You ask Alexa to play a song, Siri for the weather or the Google Assistant to make a call. But what happens when your toddler asks a voice-activated device a question?
Your daughter pauses, stammers, mispronounces a few words. She’s a beginner, after all.
In return: Silence. Or the familiar, default robot apology.
For such popular household technology, that’s a missed opportunity to reach every member of the family, a new University of Washington study finds. Children communicate with technology differently than adults do, and a more responsive device — one that repeats or prompts the user, for example — could be more useful to more people.
“There has to be more than ‘I’m sorry, I didn’t quite get that,'” said co-author Alexis Hiniker, an assistant professor at the UW Information School. “Voice interfaces now are designed in a cut-and-dried way that needs more nuance. Adults don’t talk to children and assume there will be perfect communication. That’s relevant here.”
The study is published in the proceedings of the 17th Interaction Design and Children Conference, held in June in Trondheim, Norway.
Nearly 40 million U.S. homes have a voice-activated assistant like an Amazon Echo or Google Home, and it’s estimated that by 2022, more than half of U.S. households will own one. While some interfaces have features specifically aimed at younger users, research has shown that these devices generally rely on the clear, precise English of adult users — and specific ones, at that. People for whom English is not their first language, or even those who have a regional accent — say, a Southern accent — tend to hit snags with smart speakers, according to a recent Washington Post analysis.

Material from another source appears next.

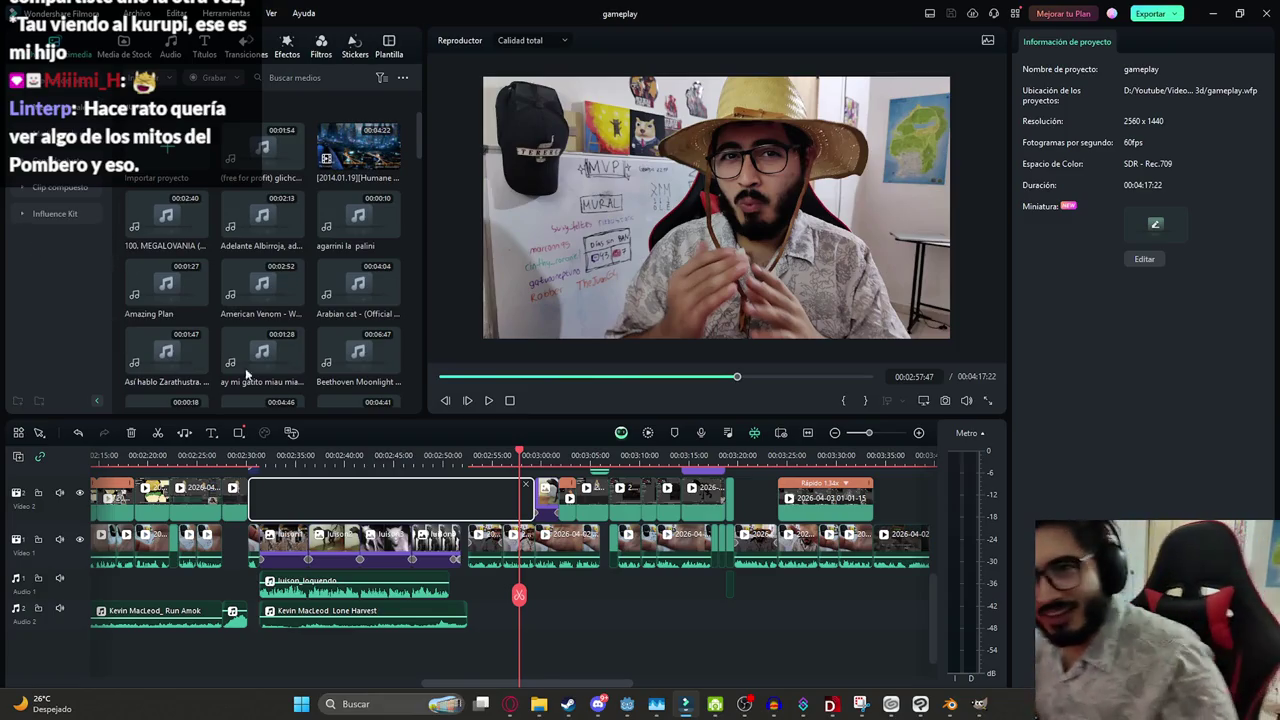
Audition Meat, Retro, Run, Local Forecast, LOOP_INGAME_THEME and Monkeys Spinning Monkeys, then drag Monkeys Spinning Monkeys toward Audio 2
{"action": "scroll", "coordinate": [316, 287], "scroll_direction": "down", "scroll_amount": 3}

The UW study shows how children will persist in the face of a communication breakdown, treating a device as a conversation partner and in effect, showing developers how to design technologies that are more responsive to families.
“They’re being billed as whole-home assistants, providing a centralized, shared, collaborative experience,” Hiniker said. “Developers should be thinking about the whole family as a design target.”
In this study, the team recorded 14 children, ages 3 to 5 (and, indirectly, their parents), as they played a Sesame Workshop game, “Cookie Monster’s Challenge,” on a lab-issued tablet. As designed, the game features a cartoon duck waddling across the screen at random intervals; the child is asked to “say ‘quack’ like a duck!” each time he or she sees the duck, and the duck is supposed to quack back.
Only in this study, the duck has lost its quack.
That scenario was something of an accident, Hiniker said. The team, with funding from Sesame Workshop, was originally evaluating how various tablet games affect children’s executive function skills. But when they configured the tablet to record the children’s responses, researchers later learned their data-collection tool shut off the device’s ability to “hear” the child.
What the team had instead was more than 100 recordings of children trying to get the duck to quack — in effect, attempting to repair a lapse in conversation — and their parents’ efforts to help. And a study of how children communicate with nonresponsive voice technology was born.
Researchers grouped children’s communication strategies into three categories: repetition, increased volume and variation. Repetition — in this case, continuing to say “quack,” repeatedly or after pausing — was the most common approach, used 79 percent of the time. Less common among participants was speaking loudly — shouting “quack!” at the duck, for instance — and varying their response, through their pitch, tone or use of the word. (Like trying an extended “quaaaaaack!” to no avail.)
In all, children persisted in trying, without any evidence of frustration, to get the game to work more than 75 percent of the time; frustration surfaced in fewer than one-fourth of the recordings And in only six recordings, children asked an adult to help.
Parents were happy to do so — but, the team found, they were also quick to determine something was wrong and take a break from the game. Adults usually suggested the child try again and took a shot at responding, themselves; once they pronounced the game broken — and only then — did the child agree to stop trying.
The results represented a series of real-life strategies families use when faced with a “broken” or uncommunicative device, Hiniker said. The scenarios also provided a window into young children’s early communication processes.
“Adults are good at recognizing what a child wants to say and filling in for the child,” Hiniker said. “A device could also be designed to engage in partial understanding, to help the child go one step further.”
For example, a child might ask a smart speaker to play “Wheels on the Bus,” but if the device doesn’t pick up the full name of the song, it could respond with, “Play what?” or fill in part of the title, prompting the child for the rest.
Such responses would be useful even among adults, Hiniker pointed out. Person-to-person conversation, at any age, is filled with little mistakes, and finding ways to repair such disfluencies should be the future of voice interfaces.
“AI is getting more sophisticated all the time, so it’s about how to design these technologies in the first place,” Hiniker said. “Instead of focusing on how to get the response completely right, how could we take a step toward a shared understanding?”
Hiniker has launched another study into how diverse, intergenerational families use smart speakers, and what communication needs emerge.